一种列式存储下多时间序列的连接查询方法,包括:将列式存储的多个时间序列划分为多个待查询序列和多个过滤序列,所述时间序列包括时间戳序列和数据值序列(步骤S1);从每一过滤序列的时间戳序列中筛选出每一过滤序列满足预设过滤条件的时间戳(步骤S2);基于每一过滤序列满足所述预设过滤条件的时间戳,对所述查询序列进行遍历,获取连接查询结果,所述连接查询结果为查询序列的时间戳以及查询序列的时间戳对应的数据值(步骤S3)。通过对所有列的过滤条件计算出满足该所有条件的时间戳,再通过该时间戳来对查询列进行查询,能够根据时序数据的特点进行有效的过滤及查询。

Description

一种列式存储下多时间序列的连接查询方法及系统
交叉引用
本申请引用于2017年12月12日提交的专利名称为“一种列式存储下多时间序列的连接查询方法及系统”的第2017113226315号中国专利申请,其通过引用被全部并入本申请。
技术领域
本公开属于计算机数据管理技术领域,更具体地,涉及一种列式存储下多时间序列的连接查询方法及系统。
背景技术
伴随着云计算、互联网、物联网等现代技术的不断发展和成熟,人们对数据的关注度越来越高。数据来源于我们生活的方方面面,包括企业的生产交易数据、互联网中人与人的交互数据、物联网中传感器回传的监测数据等等,在这其中时间序列数据占据了很大的比重。时间序列数据简称时序数据,是指传感器在不同时间点上收集到的数据,数据中必须包含时间戳timestamp字段,除timestamp字段外还需包含传感器唯一ID及该时间戳下的数据值,比如一段时间内的环境温度、股票价格、机器的内存使用率等。这类数据反映了某一事物、现象等随时间的变化状态。
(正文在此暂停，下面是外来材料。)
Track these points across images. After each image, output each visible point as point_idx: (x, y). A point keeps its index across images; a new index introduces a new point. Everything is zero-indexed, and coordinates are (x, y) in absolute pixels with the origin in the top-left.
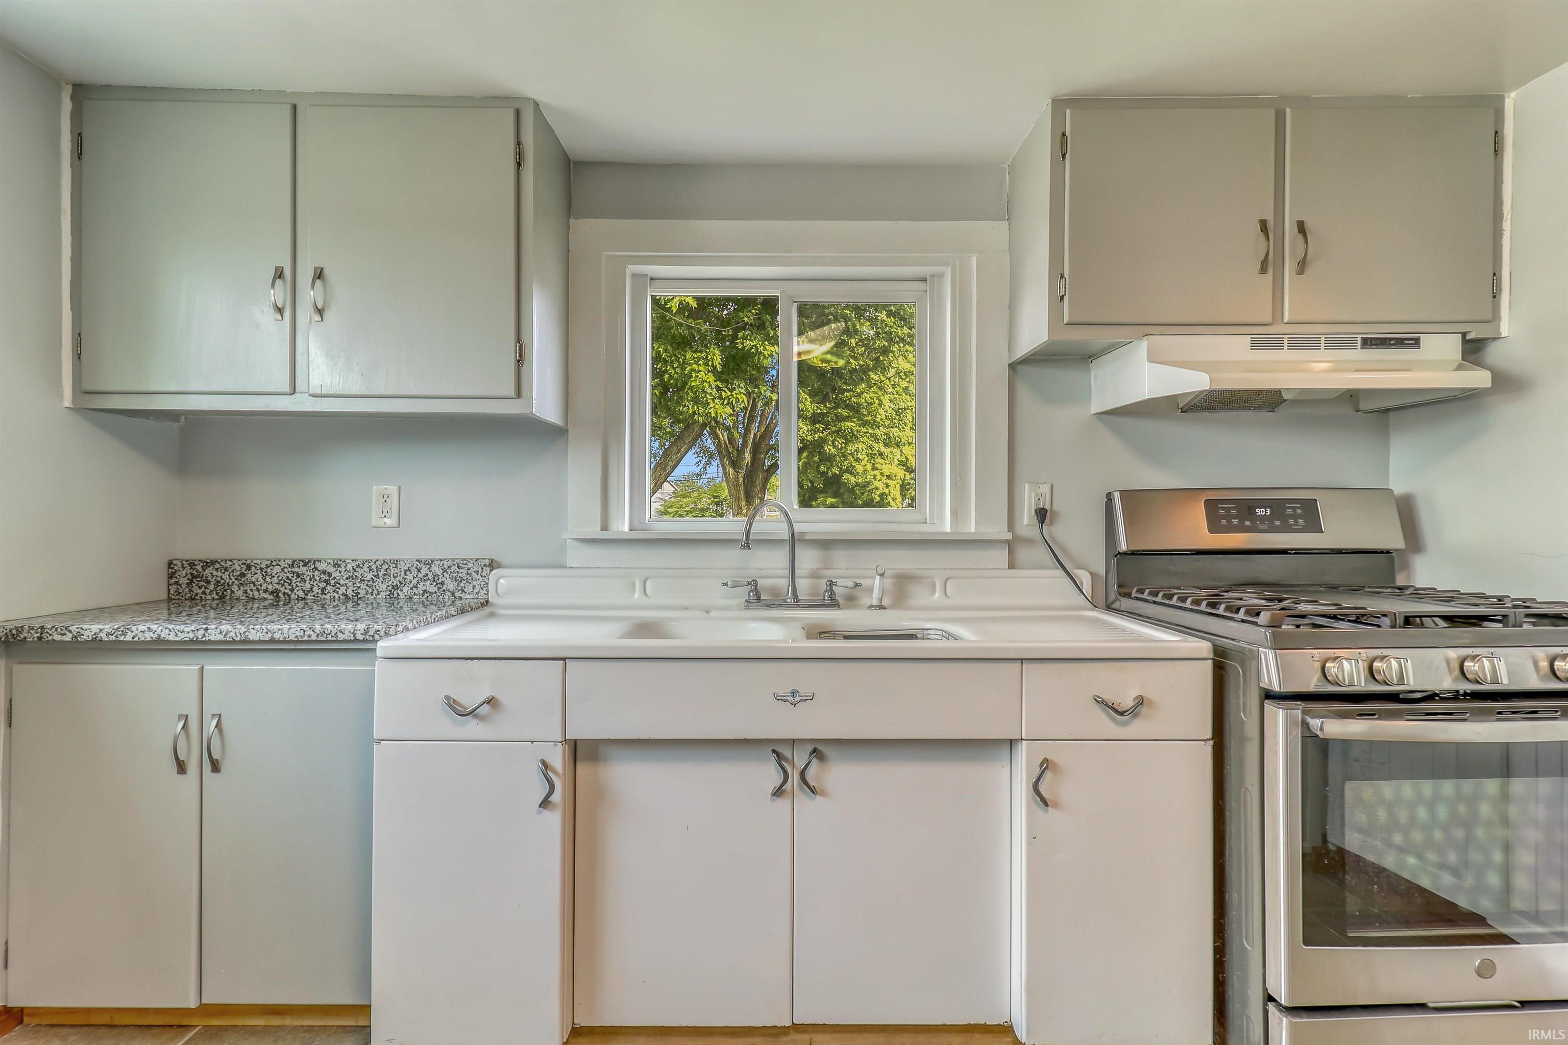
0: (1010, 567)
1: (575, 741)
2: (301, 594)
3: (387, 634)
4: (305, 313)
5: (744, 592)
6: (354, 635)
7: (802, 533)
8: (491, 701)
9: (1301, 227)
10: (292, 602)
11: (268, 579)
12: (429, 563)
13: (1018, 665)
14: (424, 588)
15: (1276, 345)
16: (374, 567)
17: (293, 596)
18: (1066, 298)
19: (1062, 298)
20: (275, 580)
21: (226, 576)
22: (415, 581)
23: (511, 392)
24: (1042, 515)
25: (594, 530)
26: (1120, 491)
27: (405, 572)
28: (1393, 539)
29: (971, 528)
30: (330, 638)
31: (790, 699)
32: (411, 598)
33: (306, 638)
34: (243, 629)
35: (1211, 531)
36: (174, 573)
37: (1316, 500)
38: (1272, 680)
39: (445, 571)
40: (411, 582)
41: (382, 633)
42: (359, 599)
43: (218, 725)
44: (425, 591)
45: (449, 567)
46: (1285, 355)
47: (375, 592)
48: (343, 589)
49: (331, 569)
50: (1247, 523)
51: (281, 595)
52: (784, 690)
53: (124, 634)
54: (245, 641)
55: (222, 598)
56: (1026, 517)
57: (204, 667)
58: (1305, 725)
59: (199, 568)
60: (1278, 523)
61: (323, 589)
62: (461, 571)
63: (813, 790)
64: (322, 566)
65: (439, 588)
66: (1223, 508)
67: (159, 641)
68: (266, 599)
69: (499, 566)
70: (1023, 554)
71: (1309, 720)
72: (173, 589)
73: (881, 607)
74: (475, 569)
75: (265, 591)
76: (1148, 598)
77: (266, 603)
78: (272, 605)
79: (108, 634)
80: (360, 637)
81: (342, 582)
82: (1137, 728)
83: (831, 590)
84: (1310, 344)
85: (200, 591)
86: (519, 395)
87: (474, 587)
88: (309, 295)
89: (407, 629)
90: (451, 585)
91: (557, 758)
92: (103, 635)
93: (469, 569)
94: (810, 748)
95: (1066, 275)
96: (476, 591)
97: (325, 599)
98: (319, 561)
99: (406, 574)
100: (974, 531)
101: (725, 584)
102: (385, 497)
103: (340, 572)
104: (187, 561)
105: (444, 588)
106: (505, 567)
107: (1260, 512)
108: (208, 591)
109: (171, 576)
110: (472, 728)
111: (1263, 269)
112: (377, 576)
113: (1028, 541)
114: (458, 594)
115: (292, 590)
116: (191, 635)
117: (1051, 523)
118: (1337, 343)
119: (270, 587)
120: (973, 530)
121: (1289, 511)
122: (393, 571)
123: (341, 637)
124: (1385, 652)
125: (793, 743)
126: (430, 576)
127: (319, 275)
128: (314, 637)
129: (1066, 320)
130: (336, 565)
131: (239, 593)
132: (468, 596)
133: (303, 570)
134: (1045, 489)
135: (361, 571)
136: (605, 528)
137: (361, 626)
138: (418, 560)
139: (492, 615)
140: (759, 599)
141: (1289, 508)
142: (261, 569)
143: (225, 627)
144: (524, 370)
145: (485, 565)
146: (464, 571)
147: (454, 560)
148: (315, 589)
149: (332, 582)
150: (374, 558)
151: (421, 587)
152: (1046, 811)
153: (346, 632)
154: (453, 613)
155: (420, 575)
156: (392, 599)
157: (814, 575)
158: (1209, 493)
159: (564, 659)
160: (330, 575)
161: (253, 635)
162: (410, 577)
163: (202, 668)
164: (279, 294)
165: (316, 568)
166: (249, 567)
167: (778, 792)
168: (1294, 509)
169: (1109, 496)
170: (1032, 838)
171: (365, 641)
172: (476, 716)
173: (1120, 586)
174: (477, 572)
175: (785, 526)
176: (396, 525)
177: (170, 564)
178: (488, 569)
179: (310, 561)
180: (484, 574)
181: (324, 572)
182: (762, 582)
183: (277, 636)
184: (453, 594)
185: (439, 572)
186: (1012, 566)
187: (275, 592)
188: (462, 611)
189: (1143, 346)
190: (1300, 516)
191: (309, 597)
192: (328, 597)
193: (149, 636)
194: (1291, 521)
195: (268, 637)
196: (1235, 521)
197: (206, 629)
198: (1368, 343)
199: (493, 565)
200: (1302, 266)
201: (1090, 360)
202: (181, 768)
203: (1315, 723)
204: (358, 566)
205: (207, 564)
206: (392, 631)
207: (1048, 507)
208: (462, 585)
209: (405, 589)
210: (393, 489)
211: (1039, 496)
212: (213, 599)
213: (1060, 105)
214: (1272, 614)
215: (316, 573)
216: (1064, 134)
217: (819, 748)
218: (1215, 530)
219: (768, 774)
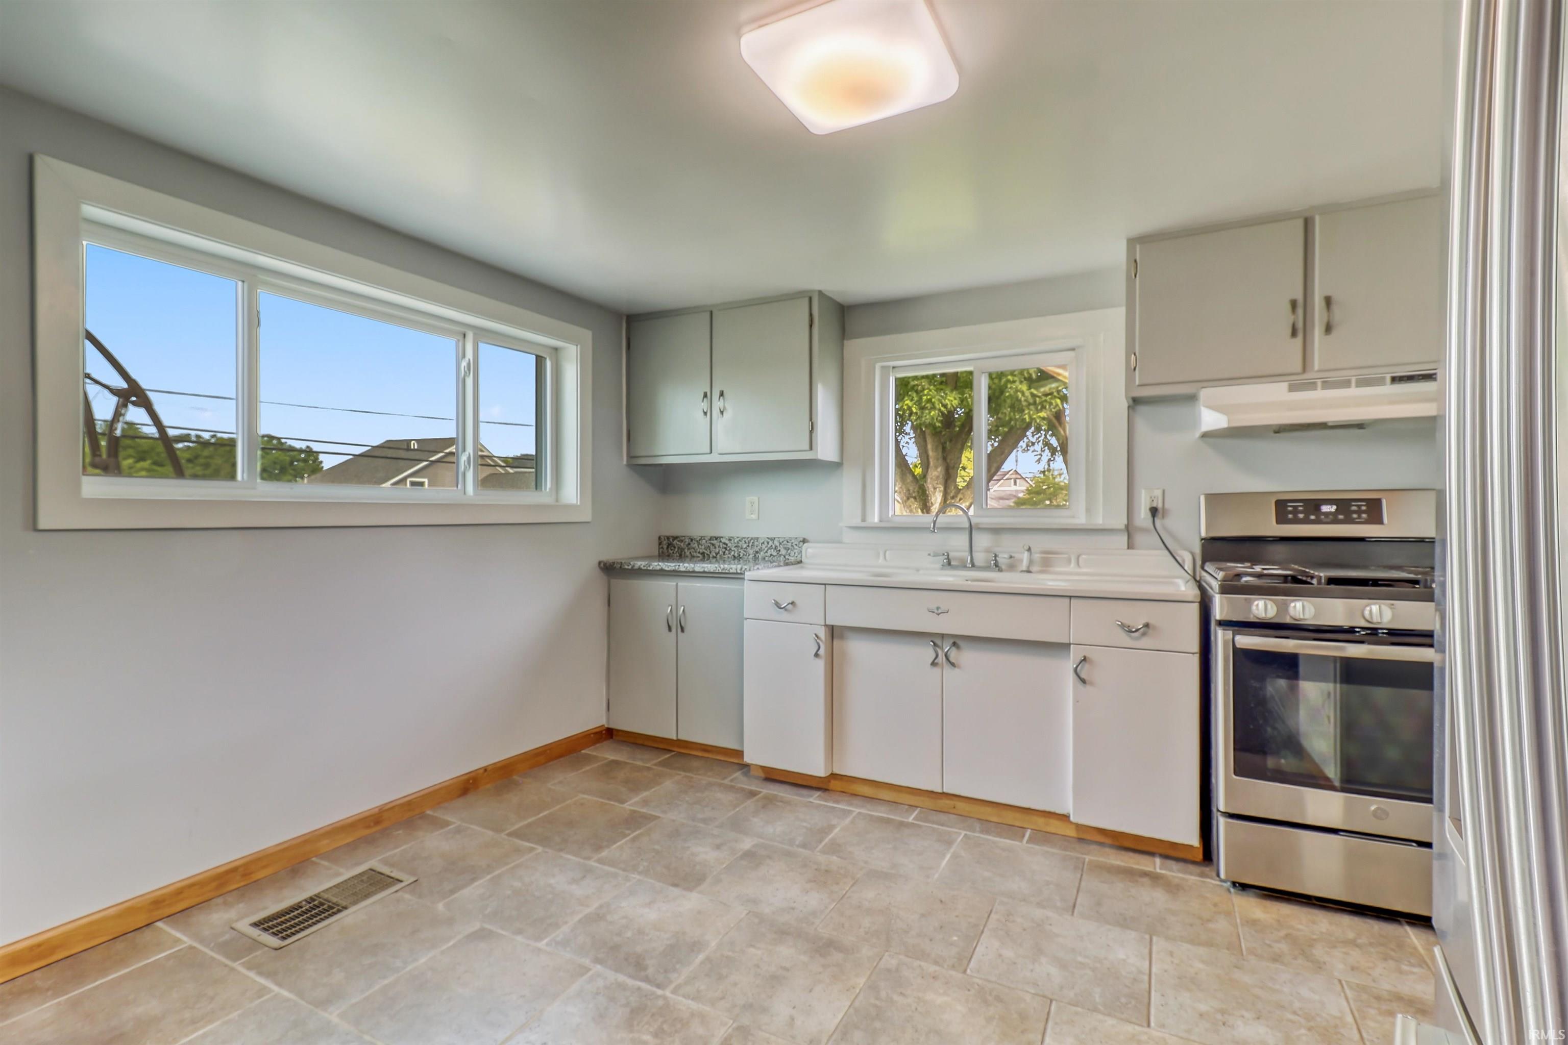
0: (1128, 548)
1: (833, 626)
2: (715, 555)
3: (750, 570)
4: (716, 412)
5: (942, 560)
6: (736, 570)
7: (977, 524)
8: (792, 603)
9: (1328, 301)
10: (711, 559)
11: (700, 546)
12: (773, 539)
13: (1067, 600)
14: (770, 553)
15: (1312, 386)
16: (747, 541)
17: (711, 556)
18: (1137, 369)
19: (1135, 369)
20: (703, 547)
21: (682, 544)
22: (766, 549)
23: (807, 447)
24: (1154, 511)
25: (857, 522)
26: (1205, 495)
27: (762, 544)
29: (1099, 521)
30: (727, 571)
31: (936, 611)
32: (764, 558)
33: (717, 571)
34: (693, 566)
35: (1278, 522)
36: (661, 543)
37: (1381, 499)
38: (1217, 613)
39: (780, 544)
40: (764, 549)
41: (748, 570)
42: (741, 558)
43: (684, 610)
44: (771, 555)
45: (783, 542)
46: (1319, 394)
47: (747, 555)
48: (733, 553)
49: (727, 542)
50: (1313, 517)
51: (706, 555)
52: (933, 607)
53: (649, 566)
54: (694, 572)
55: (680, 556)
56: (1143, 515)
57: (678, 584)
58: (1234, 640)
59: (671, 540)
60: (1341, 517)
61: (724, 552)
62: (788, 544)
63: (953, 665)
64: (723, 540)
65: (778, 553)
66: (1290, 506)
67: (662, 570)
68: (699, 557)
69: (808, 542)
70: (1139, 539)
72: (661, 550)
73: (1029, 572)
74: (796, 543)
75: (699, 553)
77: (699, 559)
78: (701, 560)
79: (644, 566)
80: (739, 571)
81: (733, 549)
82: (1145, 642)
83: (996, 560)
85: (671, 552)
86: (811, 448)
87: (795, 553)
88: (718, 404)
89: (758, 569)
90: (783, 552)
91: (822, 633)
92: (642, 567)
93: (792, 543)
94: (951, 641)
95: (1138, 353)
96: (796, 555)
97: (725, 558)
98: (722, 537)
99: (762, 545)
101: (930, 554)
102: (752, 503)
103: (732, 543)
104: (666, 536)
105: (780, 553)
106: (812, 542)
107: (1325, 508)
108: (675, 552)
109: (660, 544)
110: (785, 616)
111: (1294, 333)
112: (748, 546)
113: (1144, 530)
114: (787, 557)
115: (710, 552)
116: (674, 568)
117: (1163, 517)
118: (1366, 382)
119: (701, 551)
120: (1101, 522)
121: (1354, 508)
122: (756, 543)
123: (731, 571)
125: (943, 636)
126: (774, 546)
127: (722, 394)
128: (720, 571)
129: (1137, 383)
130: (730, 540)
131: (688, 553)
132: (792, 558)
133: (715, 542)
134: (1158, 493)
135: (741, 543)
136: (864, 520)
137: (739, 567)
138: (768, 538)
139: (802, 568)
140: (949, 563)
141: (1355, 505)
142: (697, 541)
143: (686, 565)
144: (814, 435)
145: (801, 541)
146: (790, 544)
147: (784, 538)
148: (721, 552)
149: (728, 549)
150: (747, 536)
151: (769, 553)
152: (1083, 686)
153: (733, 569)
154: (782, 565)
155: (769, 546)
156: (756, 558)
157: (988, 551)
158: (1280, 494)
159: (825, 584)
160: (727, 545)
161: (697, 569)
162: (764, 546)
163: (677, 585)
164: (705, 405)
165: (721, 541)
166: (692, 540)
167: (934, 664)
168: (1359, 506)
170: (1076, 701)
171: (741, 574)
172: (786, 610)
174: (796, 545)
175: (966, 519)
176: (757, 518)
177: (660, 538)
178: (802, 543)
179: (718, 537)
180: (800, 546)
181: (725, 543)
182: (952, 555)
183: (706, 570)
184: (785, 557)
185: (778, 544)
186: (1130, 546)
187: (703, 554)
188: (787, 564)
190: (1364, 512)
191: (718, 556)
192: (726, 556)
193: (658, 568)
194: (1355, 516)
195: (702, 570)
196: (1301, 516)
197: (679, 566)
198: (1394, 380)
199: (804, 541)
200: (1328, 329)
202: (670, 629)
204: (740, 540)
205: (675, 538)
206: (752, 569)
207: (1160, 506)
208: (789, 551)
209: (762, 553)
210: (755, 499)
211: (1153, 498)
212: (677, 556)
213: (1132, 242)
215: (721, 544)
216: (1135, 261)
217: (957, 641)
218: (1279, 521)
219: (928, 653)
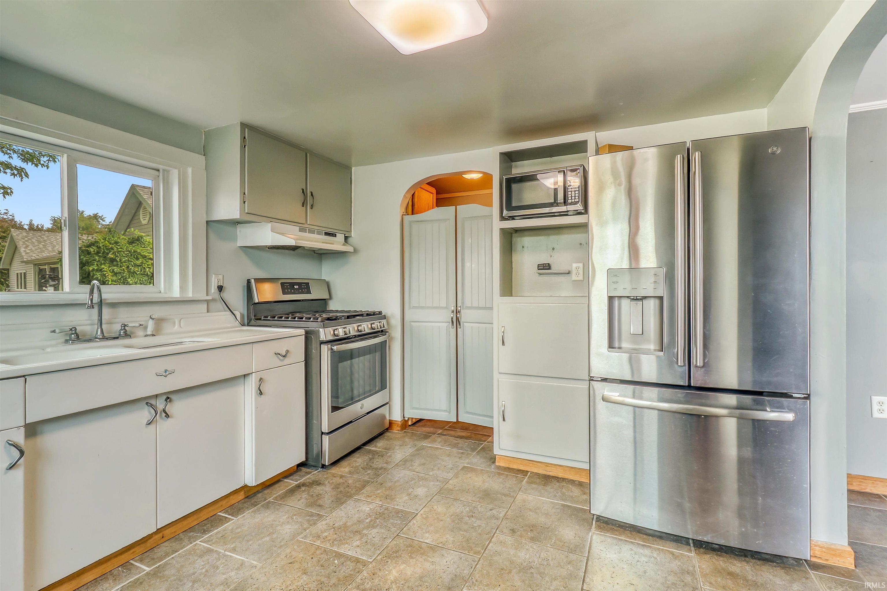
0: (207, 312)
5: (67, 335)
9: (312, 195)
13: (252, 345)
15: (305, 231)
18: (246, 203)
24: (220, 288)
26: (254, 279)
28: (326, 296)
29: (190, 295)
31: (162, 374)
37: (309, 283)
38: (323, 337)
46: (307, 234)
50: (293, 291)
52: (161, 371)
56: (213, 289)
58: (332, 349)
60: (300, 291)
63: (168, 416)
66: (286, 286)
70: (213, 306)
71: (332, 347)
73: (153, 335)
76: (271, 319)
82: (287, 361)
83: (125, 329)
84: (312, 232)
91: (20, 437)
94: (165, 397)
95: (246, 193)
100: (179, 296)
101: (54, 331)
107: (295, 287)
111: (303, 206)
113: (215, 300)
117: (223, 292)
118: (319, 233)
121: (303, 287)
124: (336, 327)
125: (158, 396)
129: (245, 213)
134: (221, 277)
140: (77, 338)
141: (303, 285)
152: (261, 397)
158: (282, 280)
159: (24, 376)
167: (151, 422)
169: (249, 281)
170: (256, 408)
173: (255, 316)
182: (79, 329)
189: (269, 225)
190: (305, 288)
194: (302, 290)
196: (289, 290)
198: (326, 234)
200: (312, 207)
201: (237, 224)
203: (335, 348)
207: (222, 285)
211: (218, 280)
213: (244, 126)
214: (322, 318)
216: (245, 138)
217: (168, 398)
218: (284, 293)
219: (146, 414)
针对以上特点,时序数据存储多采用列式存储,即将时间戳序列、值列分别单独存储,因为同一列的数据类型都是一致的,所以对列式存储的数据可以采用高效的数据压缩编码方法,从而大大降低存储数据占用的空间。
但是在列式存储降低数据存储量的同时,对于数据的查询效率和查询准确率将会降低,因而现在亟须一种针对列式存储下的多时间序列的连接查询方法。
发明内容
本公开提供一种克服上述问题或者至少部分地解决上述问题的一种 列式存储下多时间序列的连接查询方法,其特征在于,包括:
步骤S1、将列式存储的多个时间序列划分为多个待查询序列和多个过滤序列,所述时间序列包括时间戳序列和数据值序列;
步骤S2、从每一过滤序列的时间戳序列中筛选出每一过滤序列满足预设过滤条件的时间戳;
步骤S3、基于每一过滤序列满足所述预设过滤条件的时间戳,对所述查询序列进行遍历,获取连接查询结果,所述连接查询结果为查询序列的时间戳以及查询序列的时间戳对应的数据值。
其中,步骤S2包括:
S21、获取每一过滤序列对应的过滤条件,所述过滤条件包括时间戳限制和数据值限制;
S22、对于每一过滤序列,存储所述过滤序列的时间戳序列中的时间戳满足所述时间戳限制并且所述时间戳对应的数据值同时满足所述数据值限制的时间戳。
其中,步骤S22具体包括:
同时对每一过滤序列时间戳序列中的时间戳和过滤序列数据值序列的数据值进行批量读取,所述批量读取为每次读取预设数量的时间戳和数据值,直至所述时间戳序列中的时间戳和数据值序列的数据值全部被读取完;
基于读取结果,分别存储每一过滤序列满足过滤条件的时间戳。
其中,步骤S3包括:
S31、在每一过滤序列满足过滤条件的时间戳中,筛选出所有过滤序列共有的第一时间戳;
S32、在所述查询序列中遍历,获取所述查询序列的时间戳序列中与所述第一时间戳相同的第二时间戳;
S33、将所述第二时间戳以及所述第二时间戳对应的数据值作为连接查询结果。
其中,步骤S31包括:
从每一过滤序列满足过滤条件的时间戳中分别选取一个目标时间戳存储在预设的存储队列中;
基于每一过滤序列对应的目标时间戳,在其余过滤序列满足过滤条件的时间戳中遍历,若其余过滤序列过滤条件的时间戳中均包含所述目标时间戳,则将所述目标时间戳作为所述第一时间戳。
其中,步骤S31还包括:
基于每一过滤序列对应的目标时间戳,在其余过滤序列满足过滤条件的时间戳中遍历,若其余任一过滤序列满足过滤条件的时间戳中没有所述目标时间戳,则从所述存储队列中删除所述目标时间戳。
其中,所述存储队列为优先级队列。
根据本公开的第二方面,提供一种列式存储下多时间序列的连接查询系统,其特征在于,包括:
序列划分模块,用于将列式存储的多个时间序列划分为多个待查询序列和多个过滤序列,所述时间序列包括时间戳序列和数据值序列;
时间戳过滤模块,用于从每一过滤序列的时间戳序列中筛选出每一过滤序列满足预设过滤条件的时间戳;
连接查询模块,用于基于每一过滤序列满足所述预设过滤条件的时间戳,对所述查询序列进行遍历,获取连接查询结果,所述连接查询结果为查询序列的时间戳以及查询序列的时间戳对应的数据值。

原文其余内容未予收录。